I was wondering if they made it carbonated.
I’m not sure, but I think they they generally just used regular water when making the root beer, so it won’t have been carbonated.
I vaguely remember my aunt making root beer, but I don’t really remember much about it.
Similarly I have vague memories of my mother making root beer once or twice. I think we preferred “store-bought” root beer.
I suspect it was a novelty for a time, but not good enough compared to purchased to justify the time!
That is interesting. I’d read about it, but I wouldn’t try it.
I”d probably give it a try – though I don’t have very high hopes that I’d like it as much as I like commercially bottled root beer.
My husband grew up making root beer with his parents. A small amount of yeast is added when mixing it up with the sugar to provide the bubbles (and a minute amount of alcohol). The concentrate is still available and we wanted to make it last summer with our nieces kids. He also bought root beer and ice cream to make floats before we got to the root beer project. Sadly, these kids had never had root beer and are more used to the Mexican sweet fruity sodas. They wouldn’t eat the root beer floats so no point in making the soda. Interesting bit from Wikipedia – I never knew – “Pharmacist Charles Elmer Hires was the first to successfully market a commercial brand of root beer. Hires developed his root tea made from sassafras in 1875, debuted a commercial version of root beer at the Philadelphia Centennial Exposition in 1876, and began selling his extract. Hires was a teetotaler who wanted to call the beverage “root tea”. However, his desire to market the product to Pennsylvania coal miners caused him to call his product “root beer”, instead.”

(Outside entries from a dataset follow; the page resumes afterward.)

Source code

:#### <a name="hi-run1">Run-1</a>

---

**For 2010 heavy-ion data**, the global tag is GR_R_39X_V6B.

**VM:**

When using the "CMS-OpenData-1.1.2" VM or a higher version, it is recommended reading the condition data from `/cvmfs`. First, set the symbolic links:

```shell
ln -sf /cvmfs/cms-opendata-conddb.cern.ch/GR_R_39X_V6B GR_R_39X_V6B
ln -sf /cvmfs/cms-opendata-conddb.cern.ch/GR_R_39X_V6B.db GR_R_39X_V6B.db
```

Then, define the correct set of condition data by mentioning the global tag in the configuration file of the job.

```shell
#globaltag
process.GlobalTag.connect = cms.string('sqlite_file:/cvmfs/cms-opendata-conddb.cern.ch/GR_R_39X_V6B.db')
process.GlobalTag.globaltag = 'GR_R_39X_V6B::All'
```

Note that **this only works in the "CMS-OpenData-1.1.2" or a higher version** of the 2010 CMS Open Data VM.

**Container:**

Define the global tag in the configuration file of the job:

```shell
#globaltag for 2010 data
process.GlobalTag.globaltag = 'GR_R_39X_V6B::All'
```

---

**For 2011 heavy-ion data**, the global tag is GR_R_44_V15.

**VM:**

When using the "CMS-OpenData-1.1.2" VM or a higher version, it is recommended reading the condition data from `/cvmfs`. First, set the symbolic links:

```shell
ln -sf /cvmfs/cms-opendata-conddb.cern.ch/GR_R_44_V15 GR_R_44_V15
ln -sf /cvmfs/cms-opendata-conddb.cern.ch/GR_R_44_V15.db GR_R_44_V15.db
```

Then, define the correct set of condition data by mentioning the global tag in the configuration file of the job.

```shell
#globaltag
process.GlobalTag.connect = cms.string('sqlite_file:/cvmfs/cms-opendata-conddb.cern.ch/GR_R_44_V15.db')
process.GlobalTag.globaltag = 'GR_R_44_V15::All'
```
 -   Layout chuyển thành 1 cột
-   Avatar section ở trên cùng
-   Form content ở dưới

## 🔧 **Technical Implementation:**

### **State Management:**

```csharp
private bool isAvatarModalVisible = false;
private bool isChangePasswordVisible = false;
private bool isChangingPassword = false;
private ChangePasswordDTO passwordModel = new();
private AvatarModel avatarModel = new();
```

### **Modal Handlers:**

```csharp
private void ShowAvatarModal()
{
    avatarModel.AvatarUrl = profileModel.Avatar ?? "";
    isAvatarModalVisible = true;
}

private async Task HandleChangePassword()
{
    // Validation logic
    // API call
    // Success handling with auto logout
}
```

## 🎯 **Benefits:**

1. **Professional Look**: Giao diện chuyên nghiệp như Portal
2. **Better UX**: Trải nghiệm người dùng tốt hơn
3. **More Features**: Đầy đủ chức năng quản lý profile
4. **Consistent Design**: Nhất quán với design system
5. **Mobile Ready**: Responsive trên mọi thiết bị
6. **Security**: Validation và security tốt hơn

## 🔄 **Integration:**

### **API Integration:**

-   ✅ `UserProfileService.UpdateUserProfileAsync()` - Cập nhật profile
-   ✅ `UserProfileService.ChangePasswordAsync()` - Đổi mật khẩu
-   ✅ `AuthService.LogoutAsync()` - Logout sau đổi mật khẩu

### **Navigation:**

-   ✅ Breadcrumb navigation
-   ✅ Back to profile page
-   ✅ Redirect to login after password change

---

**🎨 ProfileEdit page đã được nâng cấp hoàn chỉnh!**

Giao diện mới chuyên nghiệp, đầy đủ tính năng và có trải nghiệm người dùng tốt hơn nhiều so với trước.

Root beer floats were really special treats when I was a child. I guess that tastes change over time – but I tend to think that kids today are missing something if the don’t like root beer. Your description of making root beer makes me want to give it a try. Thanks for researching the history of root beer. It’s a fascinating story.
Interesting read, i found this about it https://www.fohbc.org/PDF_Files/HiresRootBeer_DonYates.pdf
Thanks for the link. It’s really interesting how Charles Hires created his root beer. He was a very entrepeneurial pharmacist.
I too wonder if this was worth the fuss, or much cheaper than buying a bottle of root beer. (Personally, this weird-looking kid wouldn’t entice me to do anything but run! But I do occasionally buy Hires when I see it, just for making floats!)
I also wondered about the child in the advertisement. She doesn’t look very photogenic to me – Was she a relative of Mr. Hires? Were standards for attractiveness different back then?